In Alabama, there are two causes of action against insurance companies when they wrongfully deny a claim. You can sue for breach of contract, and you can sue for bad faith.
Breach of contract is pretty straightforward. You have a contract and the insurance company did not uphold their end of it. There is good and bad news for consumers about this. The good news is that if the claim involves your home, you get to not only ask for the claim to be paid, but you get to ask for extra damages for mental anguish and emotional distress. These are legal terms for the aggravation, stress, and hardship you have suffered by having an insurance company leave your home unrepaired. The bad news is that claims for breach of contract for any other type of insurance are limited to simply asking for your claim to be paid. This often leaves people out significant amounts of money or without a way to go to court because they either have to pay a lawyer to take their case to court, or it does not make sense to hire a lawyer to handle the claim if the amount is small.
Fortunately, Alabama also recognizes insurance bad faith. Bad faith can be proven when an insurance company either refuses to investigate a claim or uses questionable methods for denying coverage.

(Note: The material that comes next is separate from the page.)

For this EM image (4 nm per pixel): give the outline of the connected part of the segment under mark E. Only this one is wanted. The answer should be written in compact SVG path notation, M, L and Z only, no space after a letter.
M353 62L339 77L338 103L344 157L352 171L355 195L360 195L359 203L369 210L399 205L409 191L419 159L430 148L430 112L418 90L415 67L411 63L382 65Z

If an insurance company makes up a reason to deny a claim or uses ambiguous language in the policy to deny a claim, they can be liable for bad faith. Insurance policies are often drafted in ways that make it difficult for consumers to understand them. Insurance companies are supposed to interpret their policies in such a way as to find coverage when it could possibly be available. However, insurance companies often take advantage of the complex language in their policies to deny coverage and leave people in a real bind. The good thing about insurance bad faith is that people can sue to have their claim paid, they can sue for mental anguish and emotional distress, and they can also sue for punitive damages to punish companies for acting against their policyholders’ interests.